Available under two licensing arrangements, Messmer says there have been close to 10,000 downloads of GPULib from Tech-X’s website.

Scientists in a variety of fields can benefit from the increased execution speed allowed by GPULib in application areas such as structural and fluid mechanics, Earth sciences, biosciences, medical and diagnostic imaging, and financial engineering. Current applications for simulation and modeling include computational fluid dynamics, tsunami modeling, galaxy formation, and neural-tissue simulations. In data analysis, applications include image enhancement, deblurring, real-time image processing, hyperspectral imaging, astronomical imaging, medical imaging, and seismic data processing.

At the Department of Radiation Oncology at Loyola University in Maywood, Illinois, the software is used for aligning patients on a treatment table before and after X-ray imaging, a computationally-demanding application that needs to be performed quickly.

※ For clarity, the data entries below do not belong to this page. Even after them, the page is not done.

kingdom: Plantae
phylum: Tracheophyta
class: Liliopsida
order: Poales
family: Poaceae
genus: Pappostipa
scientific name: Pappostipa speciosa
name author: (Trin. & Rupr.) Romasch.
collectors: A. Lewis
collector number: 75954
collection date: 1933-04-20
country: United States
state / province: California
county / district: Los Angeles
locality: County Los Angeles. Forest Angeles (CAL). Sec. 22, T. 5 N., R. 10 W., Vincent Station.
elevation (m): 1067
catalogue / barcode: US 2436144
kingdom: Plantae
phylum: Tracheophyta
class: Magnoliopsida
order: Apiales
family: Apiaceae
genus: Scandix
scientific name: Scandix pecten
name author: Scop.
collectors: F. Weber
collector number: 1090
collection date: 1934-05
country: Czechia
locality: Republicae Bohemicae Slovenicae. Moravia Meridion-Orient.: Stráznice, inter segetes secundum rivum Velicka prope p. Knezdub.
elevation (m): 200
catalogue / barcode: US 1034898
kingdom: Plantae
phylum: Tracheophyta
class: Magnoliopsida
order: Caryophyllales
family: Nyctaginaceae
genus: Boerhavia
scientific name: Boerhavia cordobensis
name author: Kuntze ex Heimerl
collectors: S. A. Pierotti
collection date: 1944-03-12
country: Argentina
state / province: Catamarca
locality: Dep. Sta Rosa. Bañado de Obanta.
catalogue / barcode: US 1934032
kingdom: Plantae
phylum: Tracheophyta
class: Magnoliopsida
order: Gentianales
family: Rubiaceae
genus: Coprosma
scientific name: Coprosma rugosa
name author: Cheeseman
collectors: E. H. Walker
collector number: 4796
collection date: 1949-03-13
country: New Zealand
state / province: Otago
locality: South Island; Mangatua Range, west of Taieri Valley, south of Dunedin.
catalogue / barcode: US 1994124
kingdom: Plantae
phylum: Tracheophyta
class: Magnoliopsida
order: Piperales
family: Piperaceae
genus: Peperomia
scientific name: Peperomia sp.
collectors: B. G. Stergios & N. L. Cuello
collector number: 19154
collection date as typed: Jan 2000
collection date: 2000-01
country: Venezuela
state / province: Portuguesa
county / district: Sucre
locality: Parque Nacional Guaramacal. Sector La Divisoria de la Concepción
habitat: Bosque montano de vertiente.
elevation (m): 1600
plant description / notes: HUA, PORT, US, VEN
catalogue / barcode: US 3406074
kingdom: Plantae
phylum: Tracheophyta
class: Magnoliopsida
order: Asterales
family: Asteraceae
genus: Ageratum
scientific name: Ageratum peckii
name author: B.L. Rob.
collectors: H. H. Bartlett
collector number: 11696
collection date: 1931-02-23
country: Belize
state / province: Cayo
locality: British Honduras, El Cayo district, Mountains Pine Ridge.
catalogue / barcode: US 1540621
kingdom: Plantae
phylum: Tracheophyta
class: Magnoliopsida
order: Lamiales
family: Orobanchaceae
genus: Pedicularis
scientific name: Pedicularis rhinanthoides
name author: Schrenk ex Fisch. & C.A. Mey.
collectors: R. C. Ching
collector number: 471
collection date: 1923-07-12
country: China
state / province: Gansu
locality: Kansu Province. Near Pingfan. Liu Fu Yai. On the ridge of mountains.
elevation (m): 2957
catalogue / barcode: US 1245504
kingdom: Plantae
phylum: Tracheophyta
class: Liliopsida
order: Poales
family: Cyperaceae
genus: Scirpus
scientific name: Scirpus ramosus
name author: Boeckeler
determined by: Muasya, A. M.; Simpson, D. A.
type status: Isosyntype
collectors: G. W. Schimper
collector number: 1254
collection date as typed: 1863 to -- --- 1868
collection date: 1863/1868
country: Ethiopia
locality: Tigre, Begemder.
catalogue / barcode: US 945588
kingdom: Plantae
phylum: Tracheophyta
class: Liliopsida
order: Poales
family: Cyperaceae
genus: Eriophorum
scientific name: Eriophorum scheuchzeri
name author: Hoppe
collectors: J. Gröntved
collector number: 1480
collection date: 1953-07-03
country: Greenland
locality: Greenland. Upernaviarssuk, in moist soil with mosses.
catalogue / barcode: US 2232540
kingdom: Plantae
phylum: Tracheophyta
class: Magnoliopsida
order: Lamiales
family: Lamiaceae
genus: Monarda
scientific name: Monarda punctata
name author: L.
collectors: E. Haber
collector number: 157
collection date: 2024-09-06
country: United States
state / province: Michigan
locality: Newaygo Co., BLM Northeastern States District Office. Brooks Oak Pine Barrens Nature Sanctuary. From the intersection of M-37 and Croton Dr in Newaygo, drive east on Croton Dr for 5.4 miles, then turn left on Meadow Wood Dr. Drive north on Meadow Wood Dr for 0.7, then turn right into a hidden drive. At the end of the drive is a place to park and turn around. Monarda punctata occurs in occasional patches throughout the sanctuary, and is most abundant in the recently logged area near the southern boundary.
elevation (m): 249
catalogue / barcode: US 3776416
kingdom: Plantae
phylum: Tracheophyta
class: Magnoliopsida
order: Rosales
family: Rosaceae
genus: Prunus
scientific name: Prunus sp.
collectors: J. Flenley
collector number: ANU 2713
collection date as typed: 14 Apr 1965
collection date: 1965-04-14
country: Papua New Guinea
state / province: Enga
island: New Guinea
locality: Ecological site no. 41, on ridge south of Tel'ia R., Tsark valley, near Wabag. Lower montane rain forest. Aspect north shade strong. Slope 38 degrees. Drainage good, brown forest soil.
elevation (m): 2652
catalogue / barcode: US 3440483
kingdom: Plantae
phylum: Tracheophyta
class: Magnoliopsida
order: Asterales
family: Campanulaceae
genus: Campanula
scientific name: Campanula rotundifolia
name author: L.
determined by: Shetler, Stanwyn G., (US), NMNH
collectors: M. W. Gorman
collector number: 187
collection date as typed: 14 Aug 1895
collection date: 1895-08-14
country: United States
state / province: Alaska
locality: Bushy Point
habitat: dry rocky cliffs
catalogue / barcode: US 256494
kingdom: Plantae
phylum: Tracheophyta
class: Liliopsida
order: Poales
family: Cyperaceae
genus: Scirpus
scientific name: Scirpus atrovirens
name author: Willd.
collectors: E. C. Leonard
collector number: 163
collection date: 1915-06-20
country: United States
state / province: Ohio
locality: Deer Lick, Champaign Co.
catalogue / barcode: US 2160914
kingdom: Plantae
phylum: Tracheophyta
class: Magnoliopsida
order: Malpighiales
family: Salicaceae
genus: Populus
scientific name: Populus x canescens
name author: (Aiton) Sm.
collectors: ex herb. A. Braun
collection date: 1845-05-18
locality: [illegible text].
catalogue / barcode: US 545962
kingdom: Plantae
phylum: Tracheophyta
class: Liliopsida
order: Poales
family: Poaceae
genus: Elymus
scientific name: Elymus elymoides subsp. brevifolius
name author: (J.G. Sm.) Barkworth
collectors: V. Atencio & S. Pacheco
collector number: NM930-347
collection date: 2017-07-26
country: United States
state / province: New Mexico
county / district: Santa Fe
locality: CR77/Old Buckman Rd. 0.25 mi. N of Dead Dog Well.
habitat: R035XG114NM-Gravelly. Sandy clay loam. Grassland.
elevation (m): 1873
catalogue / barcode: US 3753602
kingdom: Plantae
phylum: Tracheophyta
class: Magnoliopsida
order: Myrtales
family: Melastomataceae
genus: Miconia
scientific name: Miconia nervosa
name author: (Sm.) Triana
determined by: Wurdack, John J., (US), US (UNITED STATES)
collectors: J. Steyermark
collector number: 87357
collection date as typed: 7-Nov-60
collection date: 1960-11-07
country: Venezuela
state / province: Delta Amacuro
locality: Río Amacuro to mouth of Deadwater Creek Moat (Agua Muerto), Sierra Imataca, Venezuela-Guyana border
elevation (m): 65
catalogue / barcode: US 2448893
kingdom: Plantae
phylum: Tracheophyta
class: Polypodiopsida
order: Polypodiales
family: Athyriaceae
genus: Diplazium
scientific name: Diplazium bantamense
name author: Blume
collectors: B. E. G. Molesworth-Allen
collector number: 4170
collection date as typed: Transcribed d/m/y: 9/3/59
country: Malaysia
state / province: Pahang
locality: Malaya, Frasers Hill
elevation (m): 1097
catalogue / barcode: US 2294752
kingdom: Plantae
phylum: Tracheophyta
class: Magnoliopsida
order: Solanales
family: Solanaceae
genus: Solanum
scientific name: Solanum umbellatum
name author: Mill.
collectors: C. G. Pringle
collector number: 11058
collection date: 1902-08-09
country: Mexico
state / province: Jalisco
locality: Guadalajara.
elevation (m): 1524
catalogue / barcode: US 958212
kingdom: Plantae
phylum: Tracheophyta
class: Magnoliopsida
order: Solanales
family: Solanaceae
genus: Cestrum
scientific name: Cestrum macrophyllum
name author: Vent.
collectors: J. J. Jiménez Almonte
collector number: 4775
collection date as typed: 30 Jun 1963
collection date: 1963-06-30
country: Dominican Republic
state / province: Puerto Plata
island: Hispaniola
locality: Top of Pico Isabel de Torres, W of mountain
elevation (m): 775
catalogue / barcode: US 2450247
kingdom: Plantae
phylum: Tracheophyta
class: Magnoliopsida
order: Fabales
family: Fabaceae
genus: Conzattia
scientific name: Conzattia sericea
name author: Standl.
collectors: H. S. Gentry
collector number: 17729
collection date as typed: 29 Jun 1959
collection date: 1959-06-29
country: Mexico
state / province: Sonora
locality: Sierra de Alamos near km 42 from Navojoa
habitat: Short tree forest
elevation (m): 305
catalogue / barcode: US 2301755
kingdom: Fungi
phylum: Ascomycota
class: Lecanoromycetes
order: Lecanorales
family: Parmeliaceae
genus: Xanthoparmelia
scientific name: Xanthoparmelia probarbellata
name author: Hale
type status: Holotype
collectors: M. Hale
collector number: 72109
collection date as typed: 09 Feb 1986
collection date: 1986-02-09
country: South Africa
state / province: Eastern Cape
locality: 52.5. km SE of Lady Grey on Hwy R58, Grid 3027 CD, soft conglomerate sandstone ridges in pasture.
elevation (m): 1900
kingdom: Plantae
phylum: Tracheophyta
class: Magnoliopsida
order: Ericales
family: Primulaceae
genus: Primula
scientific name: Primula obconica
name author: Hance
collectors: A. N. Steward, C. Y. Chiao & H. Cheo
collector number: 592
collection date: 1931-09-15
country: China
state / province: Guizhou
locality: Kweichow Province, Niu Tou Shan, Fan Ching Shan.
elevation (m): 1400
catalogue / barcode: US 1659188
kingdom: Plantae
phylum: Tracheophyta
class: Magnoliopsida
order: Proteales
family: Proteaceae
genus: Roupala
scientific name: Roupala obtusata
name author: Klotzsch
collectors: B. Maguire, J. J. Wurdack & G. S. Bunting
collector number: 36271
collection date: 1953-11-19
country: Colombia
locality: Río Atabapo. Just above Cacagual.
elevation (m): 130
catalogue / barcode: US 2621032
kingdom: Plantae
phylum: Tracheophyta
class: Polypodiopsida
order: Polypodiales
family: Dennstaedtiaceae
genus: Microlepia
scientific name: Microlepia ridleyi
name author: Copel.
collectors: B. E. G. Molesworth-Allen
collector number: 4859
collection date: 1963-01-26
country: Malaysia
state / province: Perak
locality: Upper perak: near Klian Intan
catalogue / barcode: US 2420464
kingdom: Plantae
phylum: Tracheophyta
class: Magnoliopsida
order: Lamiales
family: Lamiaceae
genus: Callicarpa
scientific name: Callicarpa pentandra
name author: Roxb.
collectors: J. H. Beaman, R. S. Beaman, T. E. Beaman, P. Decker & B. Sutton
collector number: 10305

John Roeske, Director of Radiation Physics at the university, says, “Ordinarily, the approach would take 5–10 seconds. Using the GPULib we feel we can get the alignment to better than a second.”

Alongside medical imaging, Tech-X is focusing on providing custom products for applications in remote sensing and gaming. “The future as we see it is to provide domain-specific programs for different applications,” says Messmer.

What will come next? And what are the impacts on processing speed?

These are some of the top questions that Tech-X is seeking answers to through additional SBIRs with NASA to reveal more about Earth and the universe.